Romney poised for win as Fla. heads to polls

Published January 30, 2012 5:00am ET



THE VILLAGES, Fla. — Poised for a decisive victory in Florida’s primary on Tuesday, Republican presidential hopeful Mitt Romney kept up his attacks on rival Newt Gingrich Monday as the two men barnstormed the state in a last-minute effort to win over voters.

Romney renewed his criticism of Gingrich for accepting a $1.6 million consulting contract from mortgage giant Freddie Mac and mocked Gingrich’s proposal to build a manned moon base.

“The idea of the moon as the 51st state doesn’t come to mind,” Romney, the former Massachusetts governor, joked with a modest crowd.

Romney also labeled Gingrich, a longtime congressman from Georgia who served as House speaker, a Washington insider.

“You can’t just elect the same people to take different chairs,” Romney said.

Romney’s campaign kept up its attacks on Gingrich even though polls show that Romney had already erased Gingrich’s lead and was running well ahead of the pack on the eve of the election. After being blindsided by Gingrich’s upset victory in South Carolina just over a week ago, Romney is outspending Gingrich in Florida by at least $12 million, most of it on TV and radio ads bashing the former speaker.

Romney’s campaign surrogates, meanwhile, are holding daily conference calls with reporters to paint Gingrich as unstable and a danger to the entire Republican ticket in the fall. Rep. Jason Chaffetz, R-Utah, who never served with Gingrich, predicted Monday that the former speaker would not only lose to President Obama in the general election but drag other down-ballot Republicans down with him.
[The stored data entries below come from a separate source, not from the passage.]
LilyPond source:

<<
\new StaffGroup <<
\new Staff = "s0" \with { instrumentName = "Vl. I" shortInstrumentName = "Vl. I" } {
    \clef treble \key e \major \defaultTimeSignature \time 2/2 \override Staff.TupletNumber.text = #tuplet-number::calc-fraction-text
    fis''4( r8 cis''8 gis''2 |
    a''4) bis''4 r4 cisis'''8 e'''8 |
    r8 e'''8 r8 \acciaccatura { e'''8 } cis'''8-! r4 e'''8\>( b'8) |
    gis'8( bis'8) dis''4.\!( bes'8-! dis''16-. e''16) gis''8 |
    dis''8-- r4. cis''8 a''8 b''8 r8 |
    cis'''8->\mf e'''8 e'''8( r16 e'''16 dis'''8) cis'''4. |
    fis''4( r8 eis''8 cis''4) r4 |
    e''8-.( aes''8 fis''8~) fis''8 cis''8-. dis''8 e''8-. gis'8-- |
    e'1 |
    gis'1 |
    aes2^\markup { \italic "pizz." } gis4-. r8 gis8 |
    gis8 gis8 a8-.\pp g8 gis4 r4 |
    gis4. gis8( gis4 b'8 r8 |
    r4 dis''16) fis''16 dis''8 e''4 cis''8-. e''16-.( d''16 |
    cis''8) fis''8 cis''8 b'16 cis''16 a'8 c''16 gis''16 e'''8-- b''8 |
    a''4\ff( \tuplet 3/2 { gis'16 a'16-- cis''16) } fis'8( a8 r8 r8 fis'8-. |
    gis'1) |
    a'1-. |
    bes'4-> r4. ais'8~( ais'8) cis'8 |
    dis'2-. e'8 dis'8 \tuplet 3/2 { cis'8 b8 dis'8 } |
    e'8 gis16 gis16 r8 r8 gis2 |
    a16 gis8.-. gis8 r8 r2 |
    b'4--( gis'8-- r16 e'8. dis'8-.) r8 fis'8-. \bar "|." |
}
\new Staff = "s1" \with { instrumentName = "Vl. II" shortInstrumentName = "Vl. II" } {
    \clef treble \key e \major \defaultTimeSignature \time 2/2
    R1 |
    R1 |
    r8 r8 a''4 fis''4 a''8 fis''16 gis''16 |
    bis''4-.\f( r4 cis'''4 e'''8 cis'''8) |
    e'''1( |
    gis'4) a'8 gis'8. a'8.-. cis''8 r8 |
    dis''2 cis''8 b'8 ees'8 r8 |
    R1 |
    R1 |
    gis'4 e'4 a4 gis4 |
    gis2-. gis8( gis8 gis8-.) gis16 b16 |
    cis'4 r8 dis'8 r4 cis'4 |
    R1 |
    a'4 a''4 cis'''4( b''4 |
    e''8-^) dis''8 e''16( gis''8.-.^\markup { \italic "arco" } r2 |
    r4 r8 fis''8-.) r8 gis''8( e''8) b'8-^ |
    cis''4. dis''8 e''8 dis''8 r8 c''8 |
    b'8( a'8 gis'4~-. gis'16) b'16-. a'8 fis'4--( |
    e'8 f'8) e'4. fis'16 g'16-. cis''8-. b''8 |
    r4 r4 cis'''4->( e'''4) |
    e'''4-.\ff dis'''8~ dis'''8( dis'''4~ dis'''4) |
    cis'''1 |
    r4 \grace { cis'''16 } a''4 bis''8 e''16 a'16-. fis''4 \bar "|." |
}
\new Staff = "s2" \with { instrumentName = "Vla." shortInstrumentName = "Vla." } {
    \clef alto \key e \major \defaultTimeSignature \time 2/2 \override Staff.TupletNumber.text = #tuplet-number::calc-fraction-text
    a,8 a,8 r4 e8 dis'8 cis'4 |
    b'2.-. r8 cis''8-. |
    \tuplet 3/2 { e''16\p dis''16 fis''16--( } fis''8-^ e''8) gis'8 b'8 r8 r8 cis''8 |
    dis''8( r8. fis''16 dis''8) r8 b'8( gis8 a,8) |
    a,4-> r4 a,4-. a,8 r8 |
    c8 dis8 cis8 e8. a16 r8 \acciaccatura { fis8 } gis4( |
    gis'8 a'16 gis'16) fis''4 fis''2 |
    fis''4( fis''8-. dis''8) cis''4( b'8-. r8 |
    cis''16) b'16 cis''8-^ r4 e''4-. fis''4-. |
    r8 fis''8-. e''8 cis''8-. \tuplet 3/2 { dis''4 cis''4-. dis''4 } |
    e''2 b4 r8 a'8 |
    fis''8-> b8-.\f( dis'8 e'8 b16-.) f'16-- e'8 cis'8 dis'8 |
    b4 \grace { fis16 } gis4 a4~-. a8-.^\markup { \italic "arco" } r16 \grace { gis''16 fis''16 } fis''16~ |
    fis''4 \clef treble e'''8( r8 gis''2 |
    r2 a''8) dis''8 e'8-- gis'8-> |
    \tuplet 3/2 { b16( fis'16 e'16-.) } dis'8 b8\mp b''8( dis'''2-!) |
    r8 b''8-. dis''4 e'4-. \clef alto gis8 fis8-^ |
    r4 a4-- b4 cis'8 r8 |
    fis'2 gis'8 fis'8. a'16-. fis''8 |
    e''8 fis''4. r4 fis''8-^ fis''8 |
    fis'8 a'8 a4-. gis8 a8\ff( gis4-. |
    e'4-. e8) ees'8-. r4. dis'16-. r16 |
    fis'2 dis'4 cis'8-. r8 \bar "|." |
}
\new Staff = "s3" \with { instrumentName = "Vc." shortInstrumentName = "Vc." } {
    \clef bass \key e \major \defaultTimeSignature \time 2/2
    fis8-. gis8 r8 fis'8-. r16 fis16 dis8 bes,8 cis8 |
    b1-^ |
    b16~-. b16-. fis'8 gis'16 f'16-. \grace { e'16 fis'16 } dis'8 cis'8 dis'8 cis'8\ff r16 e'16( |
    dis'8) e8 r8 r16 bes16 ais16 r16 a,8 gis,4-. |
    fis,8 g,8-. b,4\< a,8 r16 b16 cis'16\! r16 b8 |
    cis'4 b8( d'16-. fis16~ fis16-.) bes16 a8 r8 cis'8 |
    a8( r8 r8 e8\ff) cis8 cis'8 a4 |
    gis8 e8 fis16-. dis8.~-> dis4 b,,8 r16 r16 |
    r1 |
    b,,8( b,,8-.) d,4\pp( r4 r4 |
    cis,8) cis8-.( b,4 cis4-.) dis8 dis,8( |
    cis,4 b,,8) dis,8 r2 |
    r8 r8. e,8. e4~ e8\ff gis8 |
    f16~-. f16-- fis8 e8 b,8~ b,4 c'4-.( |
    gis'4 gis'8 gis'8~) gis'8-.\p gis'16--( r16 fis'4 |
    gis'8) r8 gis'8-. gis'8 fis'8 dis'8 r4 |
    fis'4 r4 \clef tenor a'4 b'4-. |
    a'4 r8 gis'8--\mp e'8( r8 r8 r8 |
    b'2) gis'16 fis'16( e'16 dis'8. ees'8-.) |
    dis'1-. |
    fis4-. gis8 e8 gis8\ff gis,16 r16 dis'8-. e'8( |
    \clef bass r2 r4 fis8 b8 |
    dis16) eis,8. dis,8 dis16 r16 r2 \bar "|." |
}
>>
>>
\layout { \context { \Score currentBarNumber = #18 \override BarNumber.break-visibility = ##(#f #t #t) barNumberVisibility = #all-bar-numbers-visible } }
“I think Newt Gingrich at the top of the ticket scares the living daylights out of me and my colleagues,” Chaffetz told reporters. “That is why Mitt Romney has a lot of endorsements from so many fresh faces.”

Still, Gingrich was endorsed by former GOP presidential candidate Herman Cain and received supportive comments from Sarah Palin, the former GOP vice presidential nominee. And his rallies have generally attracted larger and more enthusiastic crowds than Romney’s.

“We can win this,” Cain claimed Monday as he introduced Gingrich at a boisterous gathering in Tampa.

Romney and the Republican establishment that is backing him are hoping the Florida primary finally sets the occasional front-runner apart from Gingrich and two other candidates still in the race but not competing in Florida, former Sen. Rick Santorum and Rep. Ron Paul of Texas. So far, Romney has won only New Hampshire while Santorum won Iowa and Gingrich won South Carolina, leaving no clear leader and no single candidate around whom the party can rally.

But even as top party officials and lawmakers rally around Romney, conservative commentators such as radio host Rush Limbaugh are raising questions about whether establishment Republicans have joined with Democrats in trying to defeat Gingrich. It’s a point Gingrich likes to highlight as well.

“I am real change and that is why the establishment in both parties are really terrified,” Gingrich told one crowd. “Because we will change things.”